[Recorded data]
↓↓↓

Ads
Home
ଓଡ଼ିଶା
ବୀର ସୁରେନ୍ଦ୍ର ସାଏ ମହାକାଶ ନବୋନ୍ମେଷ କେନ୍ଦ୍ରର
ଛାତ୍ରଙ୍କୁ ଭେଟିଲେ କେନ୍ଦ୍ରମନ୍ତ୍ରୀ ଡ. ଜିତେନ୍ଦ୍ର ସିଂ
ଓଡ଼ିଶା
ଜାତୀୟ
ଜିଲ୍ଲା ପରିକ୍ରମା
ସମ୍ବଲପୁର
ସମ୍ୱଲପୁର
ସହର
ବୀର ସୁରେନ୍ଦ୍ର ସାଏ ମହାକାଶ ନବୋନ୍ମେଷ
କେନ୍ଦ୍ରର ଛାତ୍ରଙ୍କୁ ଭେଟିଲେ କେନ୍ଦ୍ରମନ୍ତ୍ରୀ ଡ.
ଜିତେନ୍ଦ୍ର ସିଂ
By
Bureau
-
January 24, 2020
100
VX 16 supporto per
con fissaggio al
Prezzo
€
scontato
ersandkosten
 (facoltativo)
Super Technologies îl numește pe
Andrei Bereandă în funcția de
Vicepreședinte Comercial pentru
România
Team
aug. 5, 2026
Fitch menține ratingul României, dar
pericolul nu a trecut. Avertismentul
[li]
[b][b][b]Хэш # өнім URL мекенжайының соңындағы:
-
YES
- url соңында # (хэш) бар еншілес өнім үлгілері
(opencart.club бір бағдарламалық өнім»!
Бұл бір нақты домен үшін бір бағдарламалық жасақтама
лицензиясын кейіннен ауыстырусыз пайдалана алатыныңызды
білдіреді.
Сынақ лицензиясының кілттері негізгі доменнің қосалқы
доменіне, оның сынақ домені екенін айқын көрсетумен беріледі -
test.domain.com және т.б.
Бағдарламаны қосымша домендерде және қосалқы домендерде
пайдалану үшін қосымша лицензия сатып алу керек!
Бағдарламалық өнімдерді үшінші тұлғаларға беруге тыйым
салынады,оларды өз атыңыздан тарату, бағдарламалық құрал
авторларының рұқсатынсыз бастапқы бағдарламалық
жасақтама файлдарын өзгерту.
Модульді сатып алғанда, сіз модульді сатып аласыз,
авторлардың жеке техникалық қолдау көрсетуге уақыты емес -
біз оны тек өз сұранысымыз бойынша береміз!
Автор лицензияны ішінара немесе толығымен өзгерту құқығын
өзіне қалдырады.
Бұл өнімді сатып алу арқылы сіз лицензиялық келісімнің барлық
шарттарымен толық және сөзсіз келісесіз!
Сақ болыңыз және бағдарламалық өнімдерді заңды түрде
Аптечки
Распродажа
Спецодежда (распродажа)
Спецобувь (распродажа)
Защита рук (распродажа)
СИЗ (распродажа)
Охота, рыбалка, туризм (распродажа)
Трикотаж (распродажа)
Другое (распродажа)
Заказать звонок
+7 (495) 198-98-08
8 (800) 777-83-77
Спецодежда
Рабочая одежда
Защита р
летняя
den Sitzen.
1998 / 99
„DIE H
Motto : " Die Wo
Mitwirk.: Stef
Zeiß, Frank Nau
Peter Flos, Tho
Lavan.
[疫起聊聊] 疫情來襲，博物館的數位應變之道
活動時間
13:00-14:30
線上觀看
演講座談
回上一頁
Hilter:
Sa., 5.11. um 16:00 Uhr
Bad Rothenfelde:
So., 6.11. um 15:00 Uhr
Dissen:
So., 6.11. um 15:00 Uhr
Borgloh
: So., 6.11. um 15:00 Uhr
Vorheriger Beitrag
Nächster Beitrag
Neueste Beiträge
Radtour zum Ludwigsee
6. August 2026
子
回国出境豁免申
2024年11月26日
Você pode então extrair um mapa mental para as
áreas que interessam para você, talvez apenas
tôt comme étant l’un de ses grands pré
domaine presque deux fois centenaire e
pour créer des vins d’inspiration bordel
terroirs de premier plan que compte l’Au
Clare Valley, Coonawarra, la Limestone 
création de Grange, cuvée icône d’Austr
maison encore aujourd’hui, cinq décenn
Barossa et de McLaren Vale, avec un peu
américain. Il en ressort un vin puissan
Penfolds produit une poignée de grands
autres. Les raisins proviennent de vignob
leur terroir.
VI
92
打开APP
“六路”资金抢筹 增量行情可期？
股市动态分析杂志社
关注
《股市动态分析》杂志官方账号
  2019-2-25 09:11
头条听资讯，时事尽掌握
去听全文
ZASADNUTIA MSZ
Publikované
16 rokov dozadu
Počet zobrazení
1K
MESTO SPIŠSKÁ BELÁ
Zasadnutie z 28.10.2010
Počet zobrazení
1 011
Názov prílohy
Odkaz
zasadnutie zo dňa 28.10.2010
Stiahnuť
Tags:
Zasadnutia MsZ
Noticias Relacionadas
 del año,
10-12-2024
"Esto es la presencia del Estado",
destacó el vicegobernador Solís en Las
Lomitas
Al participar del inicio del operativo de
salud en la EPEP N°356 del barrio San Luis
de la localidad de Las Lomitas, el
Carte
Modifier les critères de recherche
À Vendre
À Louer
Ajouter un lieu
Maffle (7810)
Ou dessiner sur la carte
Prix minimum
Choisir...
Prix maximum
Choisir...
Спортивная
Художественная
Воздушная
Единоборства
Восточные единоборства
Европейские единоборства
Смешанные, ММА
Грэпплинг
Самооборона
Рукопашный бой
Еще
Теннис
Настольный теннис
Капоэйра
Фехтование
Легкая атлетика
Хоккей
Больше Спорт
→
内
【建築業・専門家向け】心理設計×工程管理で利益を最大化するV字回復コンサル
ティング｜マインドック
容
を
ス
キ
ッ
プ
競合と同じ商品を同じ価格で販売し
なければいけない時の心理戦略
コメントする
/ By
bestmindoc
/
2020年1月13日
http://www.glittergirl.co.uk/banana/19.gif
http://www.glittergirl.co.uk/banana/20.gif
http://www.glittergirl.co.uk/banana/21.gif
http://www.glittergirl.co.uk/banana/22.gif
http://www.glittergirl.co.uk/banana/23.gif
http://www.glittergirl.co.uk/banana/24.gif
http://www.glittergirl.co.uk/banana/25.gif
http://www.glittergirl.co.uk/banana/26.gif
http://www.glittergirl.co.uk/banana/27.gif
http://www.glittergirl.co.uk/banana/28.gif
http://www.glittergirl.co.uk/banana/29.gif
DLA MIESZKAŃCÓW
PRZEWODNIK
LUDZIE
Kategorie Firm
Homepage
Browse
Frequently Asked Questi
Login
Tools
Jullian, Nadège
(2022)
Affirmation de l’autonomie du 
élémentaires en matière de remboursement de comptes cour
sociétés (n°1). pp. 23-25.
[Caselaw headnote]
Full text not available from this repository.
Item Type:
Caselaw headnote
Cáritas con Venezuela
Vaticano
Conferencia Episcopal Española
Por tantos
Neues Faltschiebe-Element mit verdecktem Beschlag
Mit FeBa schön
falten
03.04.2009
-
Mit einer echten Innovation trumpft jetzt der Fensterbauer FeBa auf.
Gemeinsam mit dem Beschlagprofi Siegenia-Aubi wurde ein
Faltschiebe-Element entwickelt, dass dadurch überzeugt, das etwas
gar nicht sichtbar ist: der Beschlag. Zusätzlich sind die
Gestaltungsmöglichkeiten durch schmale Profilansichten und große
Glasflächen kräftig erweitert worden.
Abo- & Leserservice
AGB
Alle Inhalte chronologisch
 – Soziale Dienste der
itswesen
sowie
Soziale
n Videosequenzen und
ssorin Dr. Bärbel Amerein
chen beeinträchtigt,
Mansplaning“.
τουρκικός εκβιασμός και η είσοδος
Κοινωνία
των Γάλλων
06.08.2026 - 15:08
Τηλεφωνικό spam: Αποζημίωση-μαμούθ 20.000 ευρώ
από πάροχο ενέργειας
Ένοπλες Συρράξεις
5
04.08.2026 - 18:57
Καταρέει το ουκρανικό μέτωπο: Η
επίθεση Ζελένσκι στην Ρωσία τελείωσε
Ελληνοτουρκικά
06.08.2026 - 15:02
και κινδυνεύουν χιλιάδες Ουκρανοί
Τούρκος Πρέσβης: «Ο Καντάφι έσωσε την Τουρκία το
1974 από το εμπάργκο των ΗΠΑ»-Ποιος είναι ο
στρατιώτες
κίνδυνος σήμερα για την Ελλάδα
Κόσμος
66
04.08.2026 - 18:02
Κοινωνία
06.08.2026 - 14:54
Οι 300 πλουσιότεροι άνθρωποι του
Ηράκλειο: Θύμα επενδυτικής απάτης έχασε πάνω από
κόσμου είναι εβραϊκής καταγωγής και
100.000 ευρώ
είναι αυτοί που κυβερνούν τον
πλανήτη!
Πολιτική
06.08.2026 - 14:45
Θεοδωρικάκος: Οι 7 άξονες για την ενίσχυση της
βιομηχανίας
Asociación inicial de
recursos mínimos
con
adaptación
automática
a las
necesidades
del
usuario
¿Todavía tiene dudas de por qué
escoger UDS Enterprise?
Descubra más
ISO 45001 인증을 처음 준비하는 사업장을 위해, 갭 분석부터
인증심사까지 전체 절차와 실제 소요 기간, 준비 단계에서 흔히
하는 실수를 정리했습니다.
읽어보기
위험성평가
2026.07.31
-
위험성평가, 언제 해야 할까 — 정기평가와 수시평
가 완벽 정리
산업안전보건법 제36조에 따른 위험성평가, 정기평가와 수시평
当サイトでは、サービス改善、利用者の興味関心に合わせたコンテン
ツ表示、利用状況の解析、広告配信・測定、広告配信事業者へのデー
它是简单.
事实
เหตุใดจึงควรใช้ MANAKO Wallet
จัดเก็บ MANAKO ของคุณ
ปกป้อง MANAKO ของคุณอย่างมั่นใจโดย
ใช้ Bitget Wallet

↑↑↑

◆ Task details
Word for word, set down the lines from the beginning of the records through the line that holds "con fissaggio al". Leave out the rest.

◆ Exercise solution
Ads
Home
ଓଡ଼ିଶା
ବୀର ସୁରେନ୍ଦ୍ର ସାଏ ମହାକାଶ ନବୋନ୍ମେଷ କେନ୍ଦ୍ରର
ଛାତ୍ରଙ୍କୁ ଭେଟିଲେ କେନ୍ଦ୍ରମନ୍ତ୍ରୀ ଡ. ଜିତେନ୍ଦ୍ର ସିଂ
ଓଡ଼ିଶା
ଜାତୀୟ
ଜିଲ୍ଲା ପରିକ୍ରମା
ସମ୍ବଲପୁର
ସମ୍ୱଲପୁର
ସହର
ବୀର ସୁରେନ୍ଦ୍ର ସାଏ ମହାକାଶ ନବୋନ୍ମେଷ
କେନ୍ଦ୍ରର ଛାତ୍ରଙ୍କୁ ଭେଟିଲେ କେନ୍ଦ୍ରମନ୍ତ୍ରୀ ଡ.
ଜିତେନ୍ଦ୍ର ସିଂ
By
Bureau
-
January 24, 2020
100
VX 16 supporto per
con fissaggio al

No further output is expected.